Text passage ▸
□ □ □ □

Errors may be due to the optical character recognition part, to an
altered watermark, to a failed logo recognition process, etc. If
there is any doubt on the order corresponding to an extracted item,
the system sends the results of the analysis (extraction and
indexing) and possibly a list of potential matching orders to a
human operator in order to validate or correct the identification
process.
[0147] The database of knowledge 14 preferably includes logos,
pictures, trademarks, names and characteristics of commonly
advertised products and services, advertisers, etc. The system
preferably adapts itself and completes this database each time a
new element has been recognized. It improves data and algorithms
from all its activities via a feedback loop that stores in the
system itself all knowledge acquired during the recurring
operational activities.
[0148] The centralization of ordered and retrieved metadata
(specifications) from different items and different printed media
in a database allows for new value-added services to be offered,
based for example on indexing of content with a content indexation
engine 16, statistical analysis, market analysis, etc. It is also
possible to provide access to specific modules of the system, such
as the item extraction part or the OCR (Optical Character
Recognition) engine 40. Finally, the extracted content can be
distributed and reused over different channels (email, Internet,
mobile telecommunications, etc.) for consultation by readers or any
interested party, publication proofing, alerting, etc., these
processes being possible and efficient thanks to content
indexing.

□ □ □ □

Information shown ▸

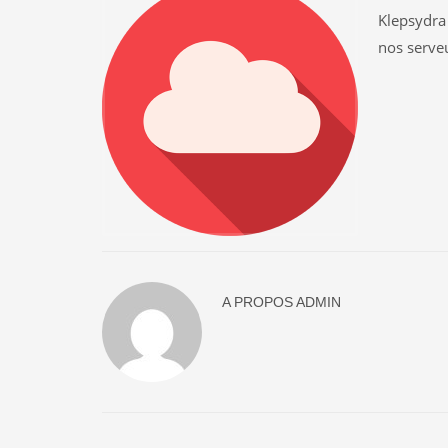
Klepsydra
nos serveu
A PROPOS
ADMIN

□ □ □ □

Problem to solve ▸ Can you write out the passage on the extraction system word for word, starting at "[0147] The database" and ending at "operational activities."? The lines are separate material, unrelated to the passage on the extraction system.

Expected answer ▸
[0147] The database of knowledge 14 preferably includes logos,
pictures, trademarks, names and characteristics of commonly
advertised products and services, advertisers, etc. The system
preferably adapts itself and completes this database each time a
new element has been recognized. It improves data and algorithms
from all its activities via a feedback loop that stores in the
system itself all knowledge acquired during the recurring
operational activities.